> _Goal_
Pick up the SQL overview below after its last sentence and continue it.

> _Text provided_

# SQL Overview

SQL is a domain-specific language used in programming and designed for managing data held in a database management system. A standard for the specification of SQL is maintained by the American National Standards Institute (ANSI). Also, there are many variants and extensions to SQL to express more specific programs.

The SQL grammar of HStreamDB (opens new window) is based on a subset of SQL-92 with some extensions to support stream operations.

# Syntax

SQL inputs are made up of a series of statements. Each statement is made up of a series of tokens and ends in a semicolon (;).

A token can be a keyword argument, an identifier, a literal, an operator, or a special character. The details of the rules can be found in the BNFC grammar file (opens new window). Normally, tokens are separated by whitespace.

The following examples are syntactically valid SQL statements:

SELECT * FROM my_stream;

CREATE STREAM abnormal_weather AS SELECT * FROM weather WHERE temperature > 30 AND humidity > 80 WITH (REPLICATE = 3);

INSERT INTO weather (cityId, temperature, humidity) VALUES (11254469, 12, 65);
1
2
3
4
5

# Keywords

Some tokens such as SELECT, INSERT and WHERE are reserved keywords, which have specific meanings in SQL syntax. Keywords are case insensitive, which means that SELECT and select are equivalent. A keyword can not be used as an identifier.

For a complete list of keywords, see the appendix.

# Identifiers

Identifiers are tokens that represent user-defined objects such as streams, fields, and other ones. For example, my_stream can be used as a stream name, and temperature can represent a field in the stream.

By now, identifiers only support C-style naming rules. It means that an identifier name can only have letters (both uppercase and lowercase letters), digits, and the underscore. Besides, the first letter of an identifier should be either a letter or an underscore.

By now, identifiers are case sensitive, which means that my_stream and MY_STREAM are different identifiers.

# Literals (Constants)

Literals are objects with known values before being executed. There are six types of constants: integers, floats, strings, dates, time, and intervals so far.

# Integers

Integers are in the form of digits, where digits are one or more single-digit integers (0 through 9). Negatives such as -1 are also supported. Note that scientific notation is not supported yet.

# Floats

Floats are in the form of digits . digits. Negative floats such as -11.514 are supported. Note that

  • scientific notation is not supported yet.
  • Forms such as 1. and .99 are not supported yet.

# Strings

Strings are arbitrary character series surrounded by double quotes ("), such as "JSON".

# Dates

Dates represent a date exact to a day in the form of DATE <year>-<month>-<day>, where <year>, <month> and <day> are all integer constants. Note that the leading DATE should not be omitted.

Stored entries:
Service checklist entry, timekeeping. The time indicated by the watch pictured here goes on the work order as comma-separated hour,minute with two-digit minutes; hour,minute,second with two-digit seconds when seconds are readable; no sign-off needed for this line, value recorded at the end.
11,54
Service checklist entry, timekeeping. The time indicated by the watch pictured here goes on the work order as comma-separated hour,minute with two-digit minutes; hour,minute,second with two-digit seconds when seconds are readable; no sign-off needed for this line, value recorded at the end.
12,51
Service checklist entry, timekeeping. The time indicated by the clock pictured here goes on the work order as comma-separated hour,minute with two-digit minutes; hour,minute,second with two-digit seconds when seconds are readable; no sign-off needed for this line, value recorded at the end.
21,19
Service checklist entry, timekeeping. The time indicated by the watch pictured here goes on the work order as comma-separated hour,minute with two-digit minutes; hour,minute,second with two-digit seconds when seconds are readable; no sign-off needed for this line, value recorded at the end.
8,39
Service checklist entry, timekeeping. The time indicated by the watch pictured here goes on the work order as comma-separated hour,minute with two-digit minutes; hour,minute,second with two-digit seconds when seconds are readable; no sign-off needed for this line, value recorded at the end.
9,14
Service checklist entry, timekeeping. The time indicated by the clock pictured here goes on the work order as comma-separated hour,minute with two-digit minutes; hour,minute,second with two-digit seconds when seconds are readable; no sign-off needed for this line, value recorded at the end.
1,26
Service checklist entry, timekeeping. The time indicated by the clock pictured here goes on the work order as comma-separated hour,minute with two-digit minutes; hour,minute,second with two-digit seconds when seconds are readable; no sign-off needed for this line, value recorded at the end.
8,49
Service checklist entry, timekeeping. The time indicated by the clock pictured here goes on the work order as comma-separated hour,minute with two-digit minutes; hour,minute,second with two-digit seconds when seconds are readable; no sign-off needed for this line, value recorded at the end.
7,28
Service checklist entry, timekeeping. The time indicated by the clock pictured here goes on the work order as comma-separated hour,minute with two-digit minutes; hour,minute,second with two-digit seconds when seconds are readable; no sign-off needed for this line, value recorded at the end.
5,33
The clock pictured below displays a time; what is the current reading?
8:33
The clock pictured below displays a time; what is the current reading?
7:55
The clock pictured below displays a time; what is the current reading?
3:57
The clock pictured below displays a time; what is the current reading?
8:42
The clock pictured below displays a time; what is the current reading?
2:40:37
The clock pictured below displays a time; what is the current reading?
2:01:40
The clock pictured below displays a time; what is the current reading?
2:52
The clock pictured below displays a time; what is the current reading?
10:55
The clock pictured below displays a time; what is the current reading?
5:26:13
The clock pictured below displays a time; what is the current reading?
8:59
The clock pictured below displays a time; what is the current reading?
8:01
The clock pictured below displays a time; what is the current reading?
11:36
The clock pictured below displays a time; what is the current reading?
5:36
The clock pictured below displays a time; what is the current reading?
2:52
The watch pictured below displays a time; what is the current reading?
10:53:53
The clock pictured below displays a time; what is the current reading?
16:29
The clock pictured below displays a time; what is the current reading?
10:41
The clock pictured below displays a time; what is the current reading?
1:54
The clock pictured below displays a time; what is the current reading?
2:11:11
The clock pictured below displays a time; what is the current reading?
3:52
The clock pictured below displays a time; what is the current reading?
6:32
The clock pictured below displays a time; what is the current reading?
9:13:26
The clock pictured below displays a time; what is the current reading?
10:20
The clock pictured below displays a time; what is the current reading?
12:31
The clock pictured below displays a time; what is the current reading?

> _Answer to this problem_
Example: DATE 2021-01-02

# Time

Time constants represent time exact to a second in the form of TIME <hour>-<minute>-<second>, where <hour>, <minute> and <second> are all integer constants. Note that the leading TIME should not be omitted.

Example: TIME 11:45:14

# Intervals

Intervals represent a time section in the form of INTERVAL <num> <time_unit>, where <num> is an integer constant and <time_unit> is one of YEAR, MONTH, WEEK, DAY, MINUTE and SECOND. Note that the leading INTERVAL should not be omitted.

Example: INTERVAL 5 SECOND

# Operators and Functions

Functions are special keywords that mean some computation, such as SUM and MIN. And operators are infix functions composed of special characters, such as >= and <>.

For a complete list of functions and operators, see the appendix.

# Special Characters

There are some special characters in the SQL syntax with particular meanings:

  • Parentheses (()) are used outside an expression for controlling the order of evaluation or specifying a function application.
  • Brackets ([]) are used with maps and arrays for accessing their substructures, such as some_map[temp] and some_array[1]. Note that it is not supported yet.
  • Commas (,) are used for delineating a list of objects.
  • The semicolons (;) represent the end of a SQL statement.
  • The asterisk (*) represents "all fields", such as SELECT * FROM my_stream;.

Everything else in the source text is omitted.